Document text
To explore the importance of this key role, a wide range of healthcare professionals were asked to identify the impact that informatics nurses have on the healthcare IT environment. A total of 432 responses were received for the HIMSS 2009 Informatics Nurse Impact Survey.13 The results of this survey suggest that informatics nurse professionals play a crucial role across a wide variety of IT areas. On a scale of 1 to 7, with 7 being the highest rating, respondents reported an average score of 6.29 with regard to the value informatics nurses bring to the IT systems implementation process.
Informatics nurses also play an important role in ensuring that technology does no harm and patient safety isn't compromised. The function of an informatics nurse isn't only limited to IT; informatics nurses play a valuable role with regard to patient safety, change management, and usability of systems as evidenced by their impact on quality outcomes, workflow, and user acceptance. These additional areas highlight the value of informatics nurses-their expertise truly translates to the adoption of more effective, higher quality clinical applications in healthcare organizations. Most of the hospitals and care delivery organizations represented in this research employ informatics nurses.

Supplied records
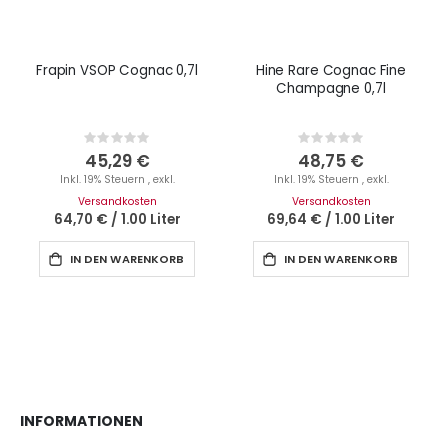
Frapin VSOP Cognac 0,7l
Hine Rare Cognac Fine
Champagne 0,7l
Rating:
Rating:
0%
0%
45,29 €
48,75 €
Inkl. 19% Steuern
,
exkl.
Inkl. 19% Steuern
,
exkl.
Versandkosten
Versandkosten
64,70 €
/
1.00 Liter
69,64 €
/
1.00 Liter
IN DEN WARENKORB
IN DEN WARENKORB
INFORMATIONEN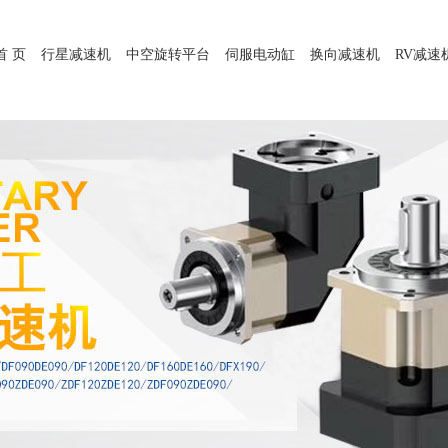
首 页
行星减速机
中空旋转平台
伺服电动缸
换向减速机
RV减速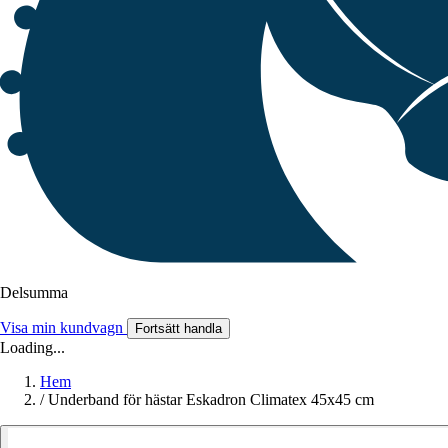
Delsumma
Visa min kundvagn
Fortsätt handla
Loading...
Hem
/
Underband för hästar Eskadron Climatex 45x45 cm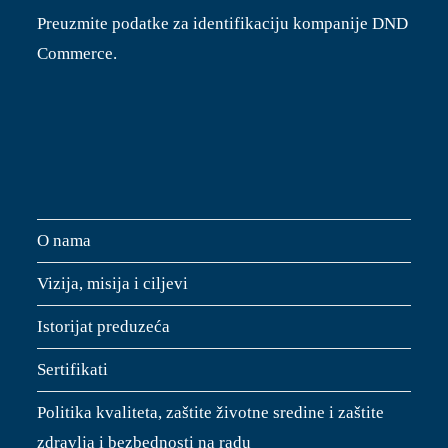
Preuzmite podatke za identifikaciju kompanije DND
Commerce.
O nama
Vizija, misija i ciljevi
Istorijat preduzeća
Sertifikati
Politika kvaliteta, zaštite životne sredine i zaštite
zdravlja i bezbednosti na radu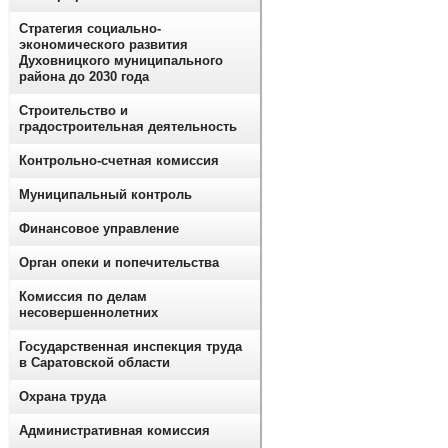
Стратегия социально-
экономического развития
Духовницкого муниципального
района до 2030 года
Строительство и
градостроительная деятельность
Контрольно-счетная комиссия
Муниципальный контроль
Финансовое управление
Орган опеки и попечительства
Комиссия по делам
несовершеннолетних
Государственная инспекция труда
в Саратовской области
Охрана труда
Административная комиссия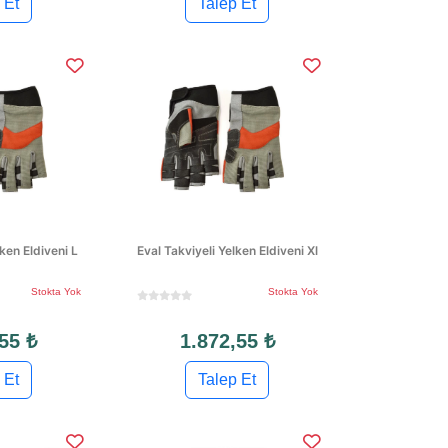
 Et
Talep Et
lken Eldiveni L
Eval Takviyeli Yelken Eldiveni Xl
Stokta Yok
Stokta Yok
55 ₺
1.872,55 ₺
 Et
Talep Et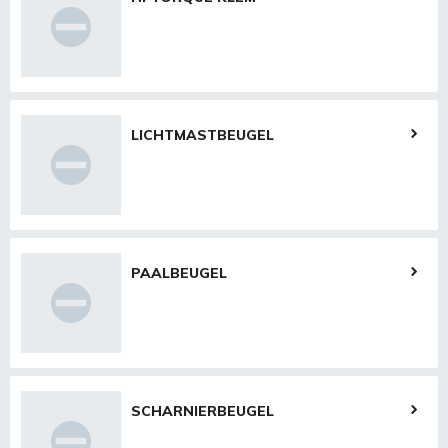
LICHTMASTBEUGEL
PAALBEUGEL
SCHARNIERBEUGEL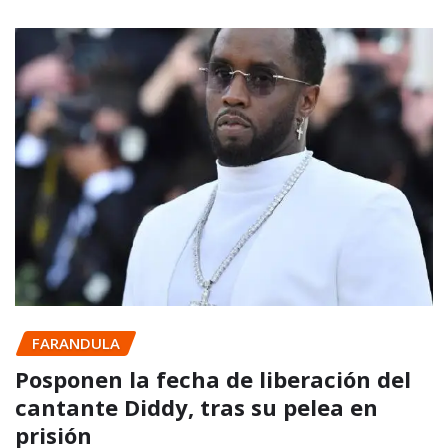
FARANDULA
Posponen la fecha de liberación del
cantante Diddy, tras su pelea en
prisión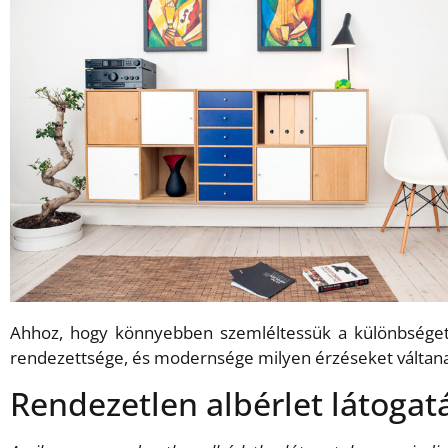
Ahhoz, hogy könnyebben szemléltessük a különbséget a 
rendezettsége, és modernsége milyen érzéseket váltana 
Rendezetlen albérlet látogat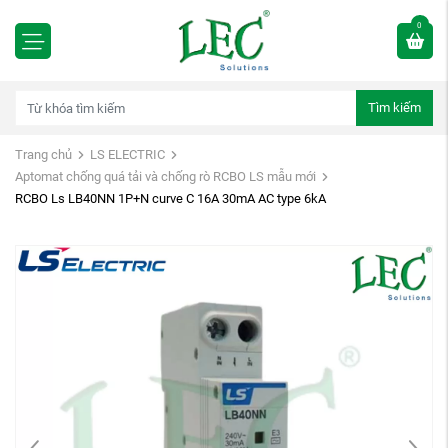
0
Tìm kiếm
Trang chủ
LS ELECTRIC
Aptomat chống quá tải và chống rò RCBO LS mẫu mới
RCBO Ls LB40NN 1P+N curve C 16A 30mA AC type 6kA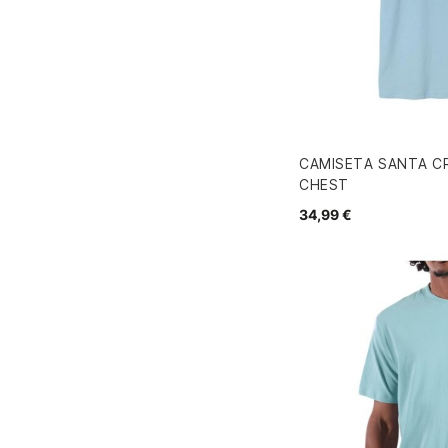
CAMISETA SANTA C
CHEST
34,99 €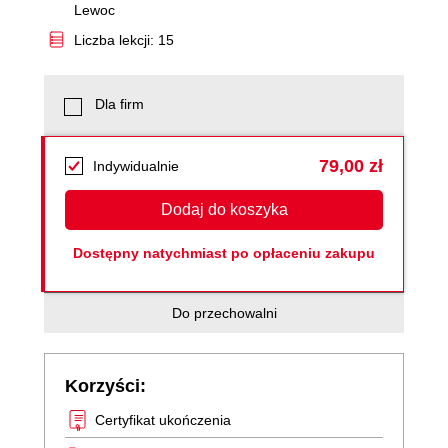
Lewoc
Liczba lekcji: 15
Dla firm
79,00 zł
Indywidualnie
Dodaj do koszyka
Dostępny natychmiast po opłaceniu zakupu
Do przechowalni
Korzyści:
Certyfikat ukończenia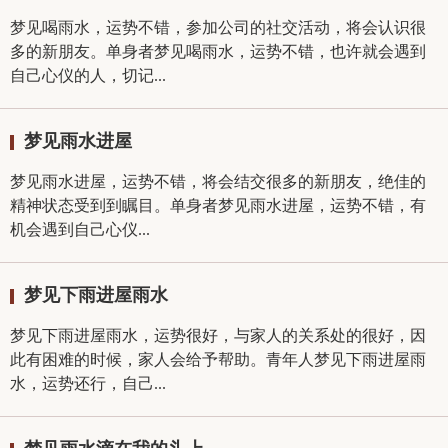
梦见喝雨水，运势不错，参加公司的社交活动，将会认识很
多的新朋友。单身者梦见喝雨水，运势不错，也许就会遇到
自己心仪的人，切记...
梦见雨水进屋
梦见雨水进屋，运势不错，将会结交很多的新朋友，绝佳的
精神状态受到到瞩目。单身者梦见雨水进屋，运势不错，有
机会遇到自己心仪...
梦见下雨进屋雨水
梦见下雨进屋雨水，运势很好，与家人的关系处的很好，因
此有困难的时候，家人会给予帮助。青年人梦见下雨进屋雨
水，运势还行，自己...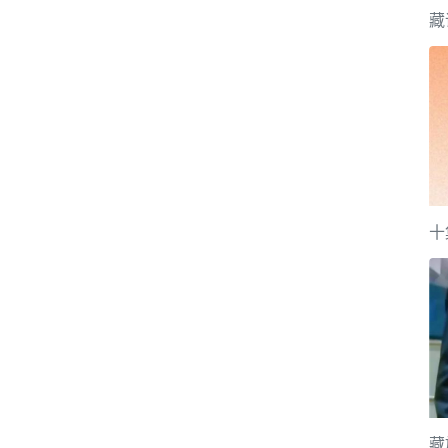
藏
十
藏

The problem
Write a continuation of the passage on informatics nurses, picking up right after its final sentence.

Result
Approximately 84% of respondents indicated that their organization employs individuals with a clinical background in the information systems department. Among those respondents that do employ individuals with a clinical background, 86% reported that those individuals have a nursing background.
Clinical transformation often involves taking an innovative approach to patient care delivery. This transformation may require transitioning the role of nurses from caregivers to care integrators.14 Nurses are well suited for this new role, given the long-standing emphasis of their work on process and outcomes. Maintaining flexibility and demonstrating visionary leadership are necessary characteristics to be successful. Nurses in clinical informatics roles become even more vital to technology management, as healthcare organizations focus on clinical transformation and implementing EHR systems. As clinicians who touch almost all points of care, nurses are essential for leading these initiatives to ensure the highest quality care.